In closing, issues of communication policy, technology, and democracy are increasingly complex in the current climate, and the rationale for divergent stances to issues are dynamic, complex, and multi-pronged.  Thus, I understand and greatly appreciate the tremendous amount of labor and time it entails to effect change within the communications policy sphere and truly foster the public good while engaging a wide array of stakeholders – especially after observing conversations at Aspen.  However, current and future policy conversations about these issues would benefit from, first, reflecting on how participants frame issues as “consumer” (vs. “citizen” or “civil rights”) with primarily economic concerns and argumentation.  The topics for discussion and solutions generated will be directly shaped by the framing of issues.  In addition, though the Aspen Institute has made great strides to engage a wide array of stakeholders from multiple sectors, there remains much ground to cover in terms of developing a more grounded and real-world sense of consumer concerns, and a sense of these issues in relation to diverse community needs.  These issues are of particular importance in building up a new regime of digital infrastructures that are uplifting for all community members.

Matthew Bui is the 2018 Aspen Institute Conference on Communications Policy Guest Scholar.
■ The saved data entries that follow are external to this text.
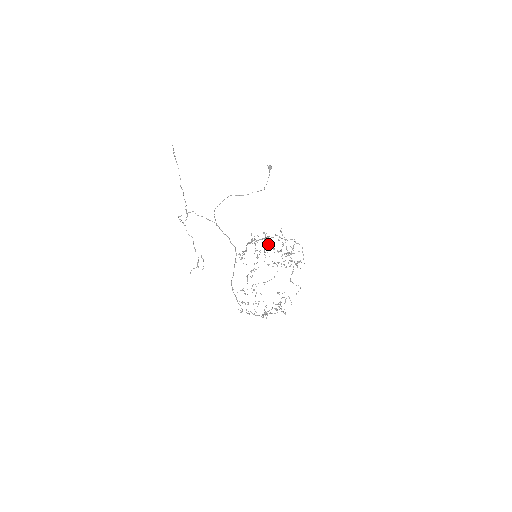
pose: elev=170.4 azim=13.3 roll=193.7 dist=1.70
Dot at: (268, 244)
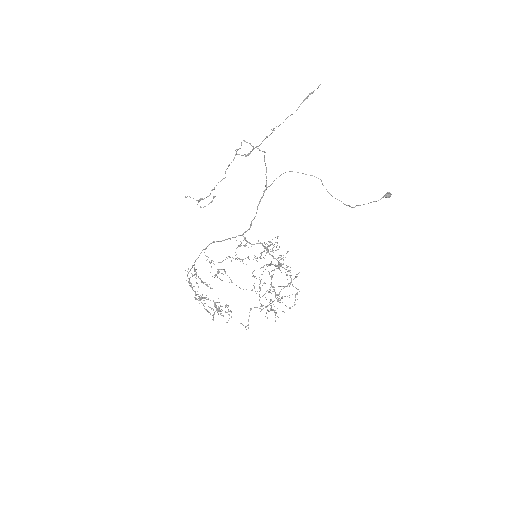
Dot at: (275, 265)
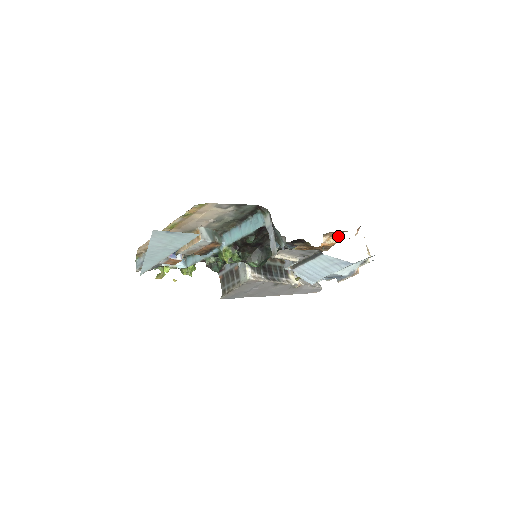
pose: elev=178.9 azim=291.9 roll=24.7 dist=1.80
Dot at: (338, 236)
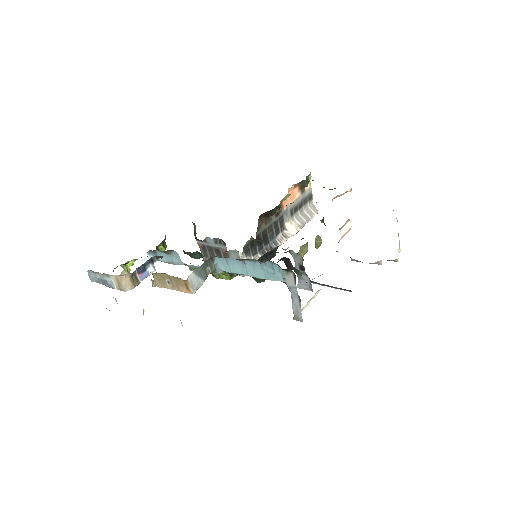
Dot at: occluded
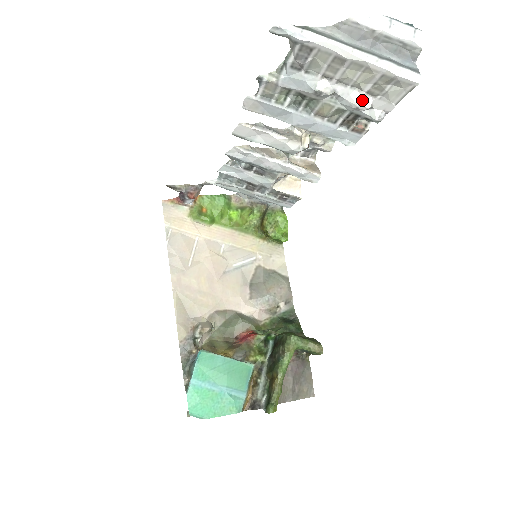
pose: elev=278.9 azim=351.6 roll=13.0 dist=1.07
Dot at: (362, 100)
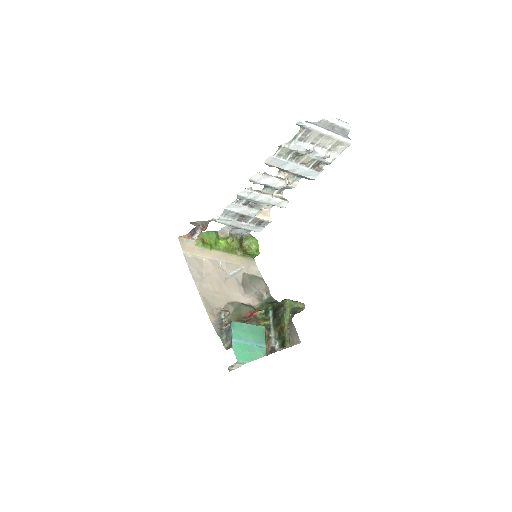
Dot at: (326, 153)
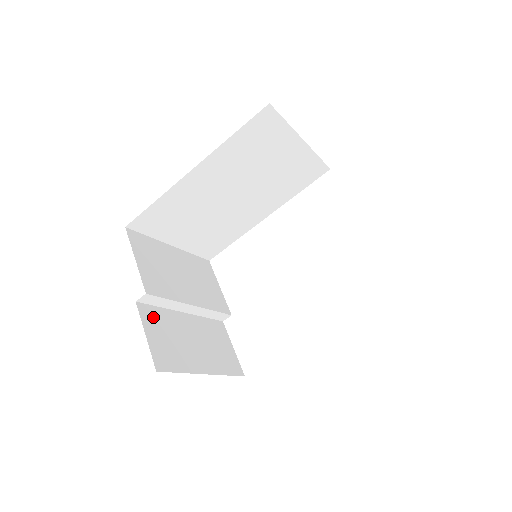
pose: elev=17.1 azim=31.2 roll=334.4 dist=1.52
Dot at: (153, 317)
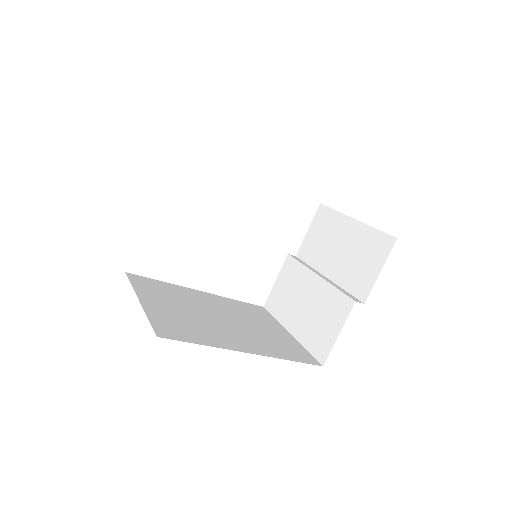
Dot at: occluded
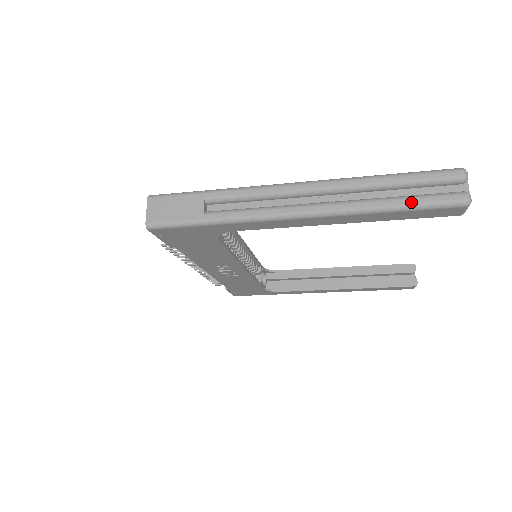
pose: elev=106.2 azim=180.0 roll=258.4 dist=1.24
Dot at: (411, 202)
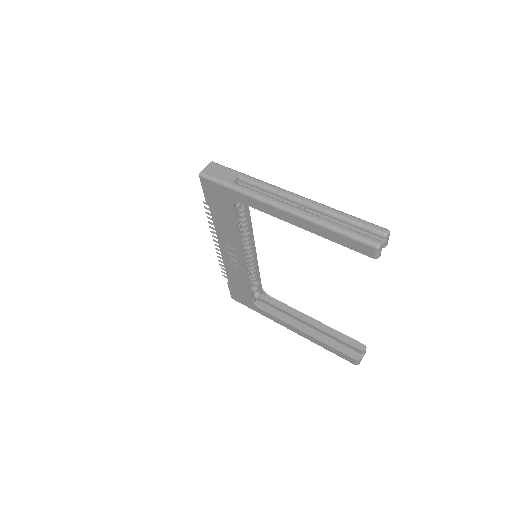
Dot at: (346, 230)
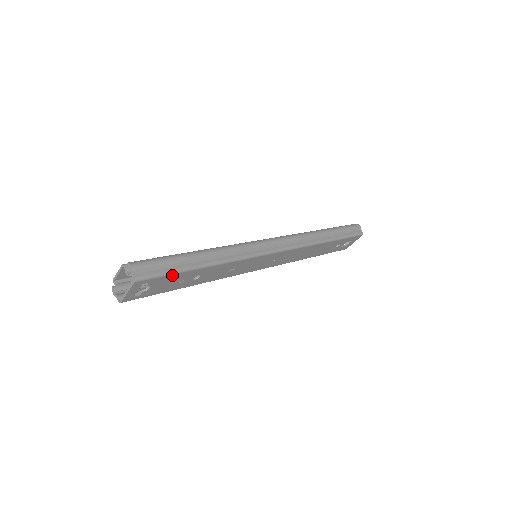
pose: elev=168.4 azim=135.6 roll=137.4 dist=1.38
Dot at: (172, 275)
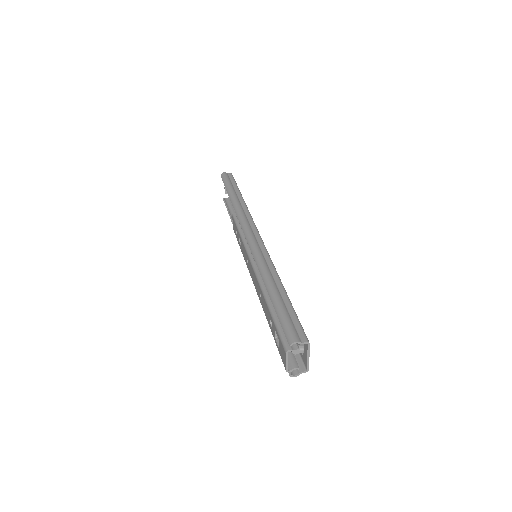
Dot at: (296, 315)
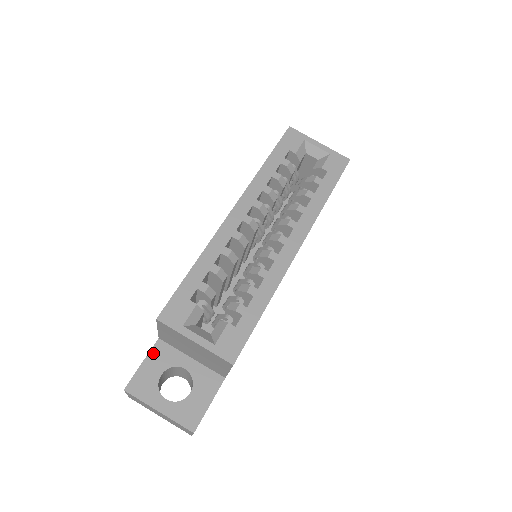
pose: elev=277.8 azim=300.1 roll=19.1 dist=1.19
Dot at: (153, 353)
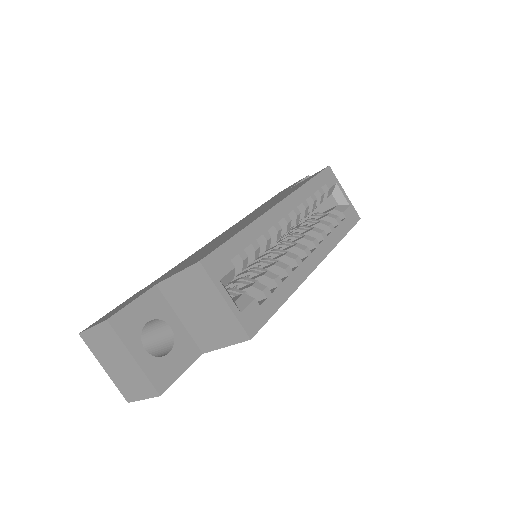
Dot at: (146, 296)
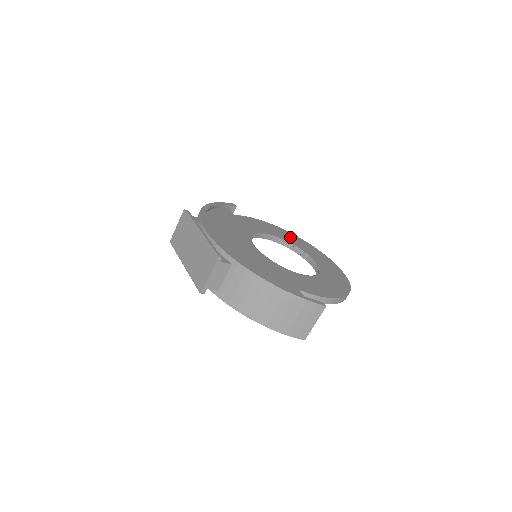
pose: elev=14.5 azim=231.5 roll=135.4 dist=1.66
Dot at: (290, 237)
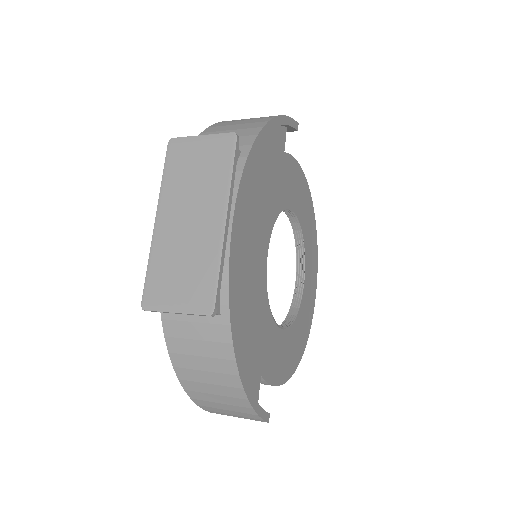
Dot at: (309, 221)
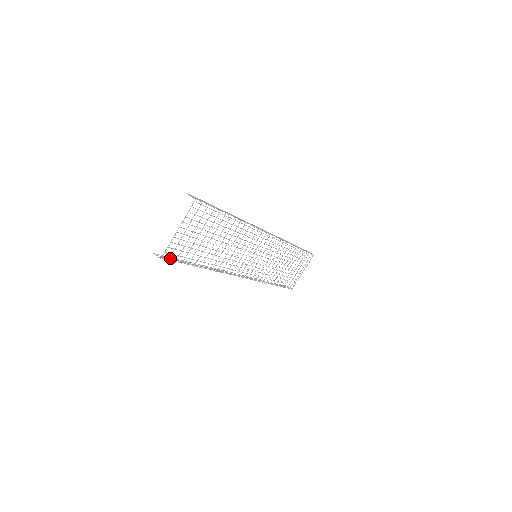
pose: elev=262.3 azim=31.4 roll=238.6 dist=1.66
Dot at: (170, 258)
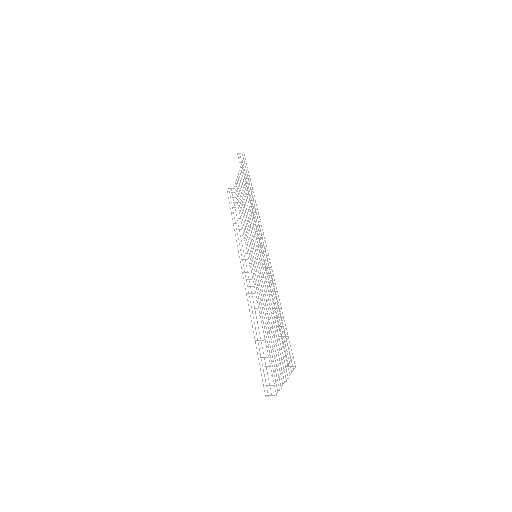
Dot at: occluded
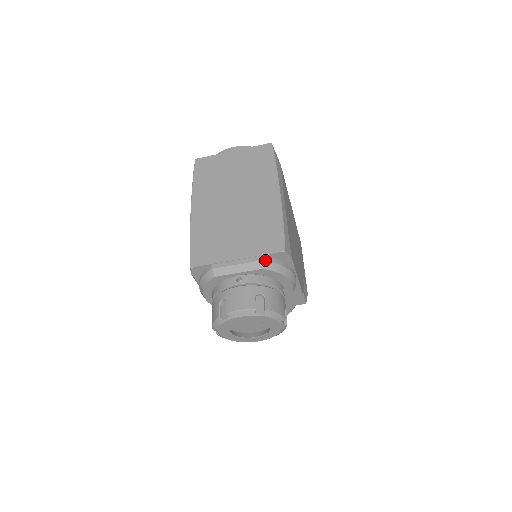
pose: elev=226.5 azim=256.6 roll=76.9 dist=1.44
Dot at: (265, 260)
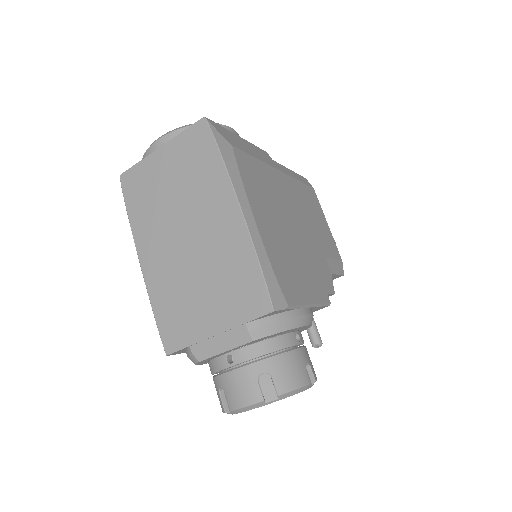
Dot at: (252, 328)
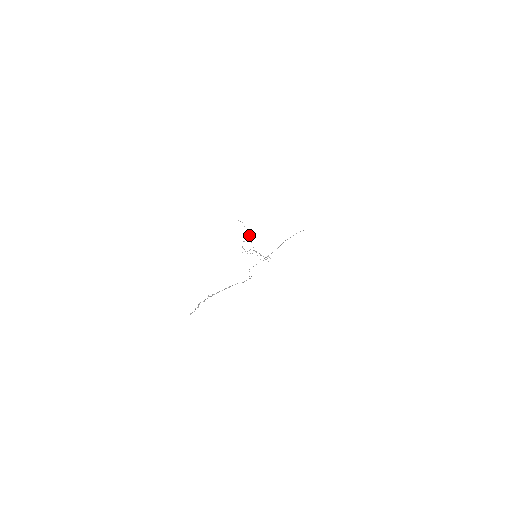
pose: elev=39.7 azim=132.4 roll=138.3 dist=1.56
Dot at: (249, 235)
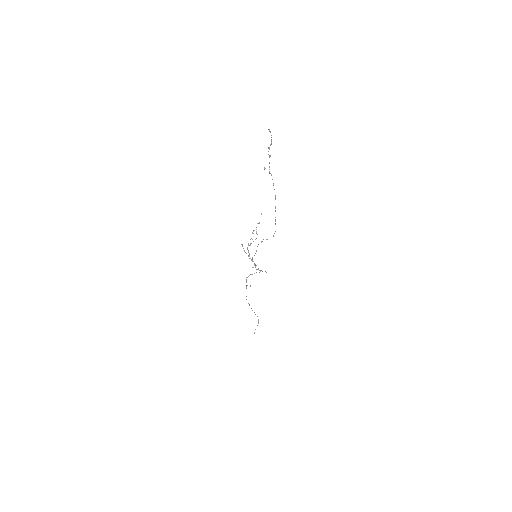
Dot at: occluded
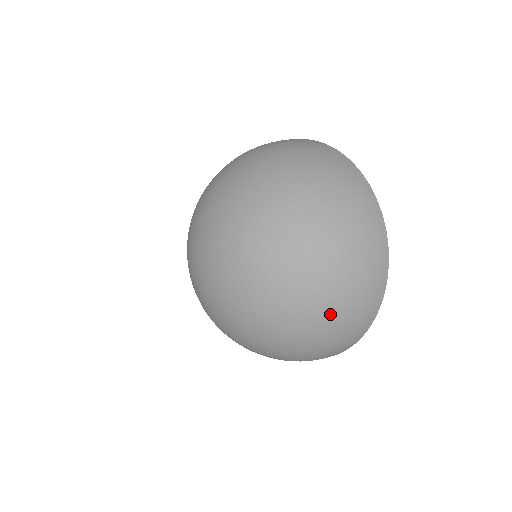
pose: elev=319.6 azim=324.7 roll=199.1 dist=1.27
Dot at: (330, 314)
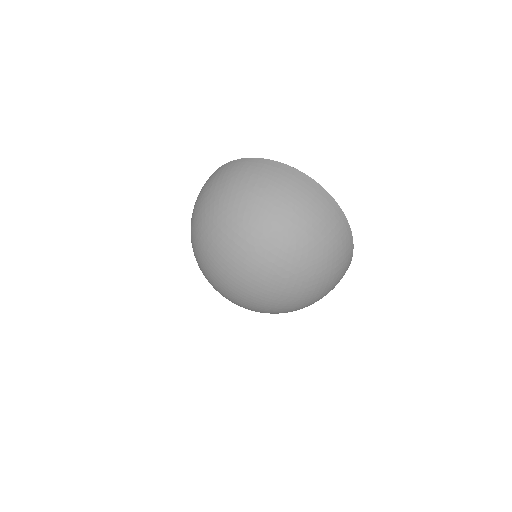
Dot at: (323, 295)
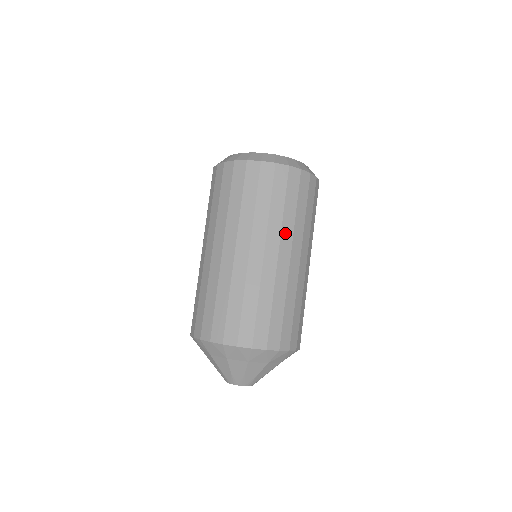
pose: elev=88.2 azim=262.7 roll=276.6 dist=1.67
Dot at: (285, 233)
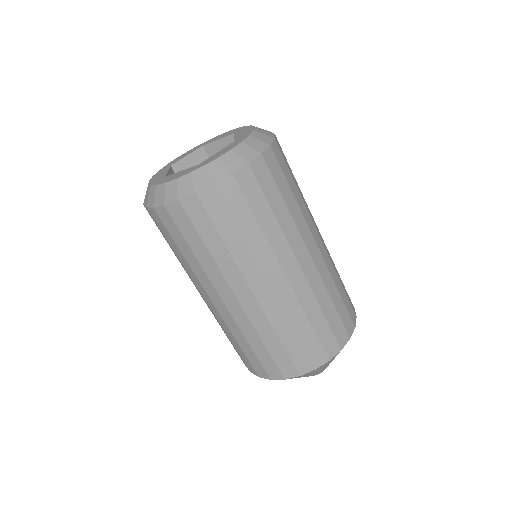
Dot at: (278, 249)
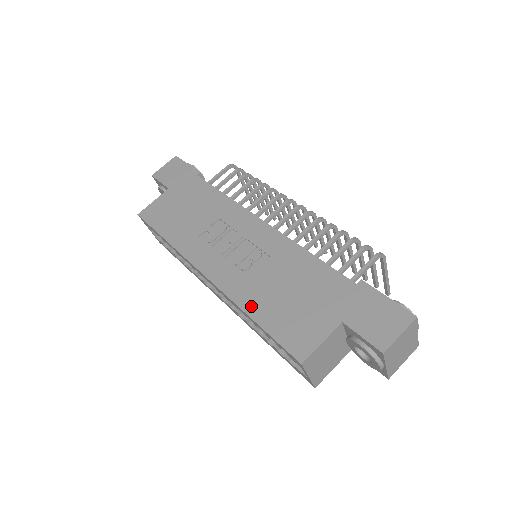
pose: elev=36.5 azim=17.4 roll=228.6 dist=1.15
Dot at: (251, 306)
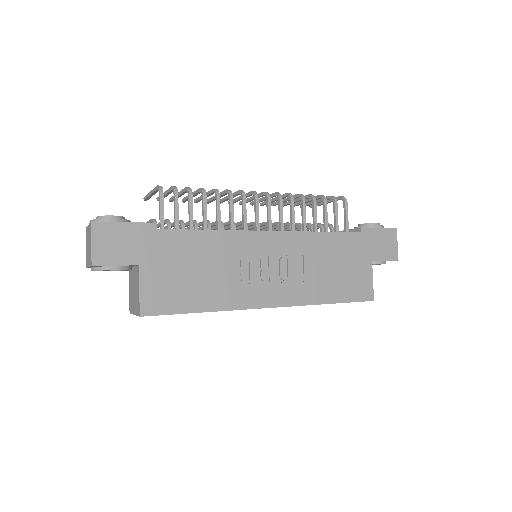
Dot at: (323, 297)
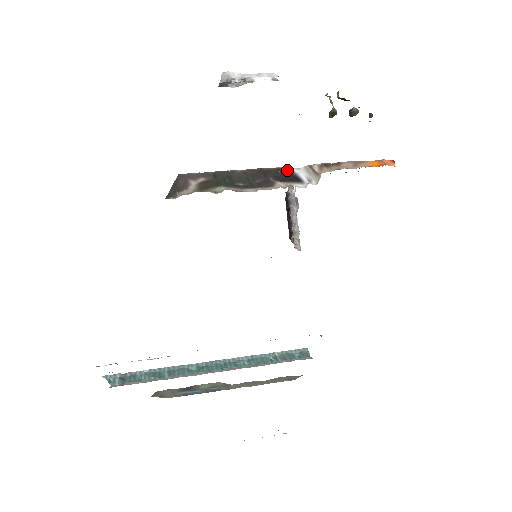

The Communications and Society Program sponsors the guest scholarship initiative to give students of color the opportunity to foster their professional and academic career in the field of media and technology policy.

Bui is currently a doctoral student and Graduate Fellow at the University of Southern California’s (USC) Annenberg School for Communication.

The opinions expressed in this piece are those of the author and may not necessarily represent the view of the Aspen Institute.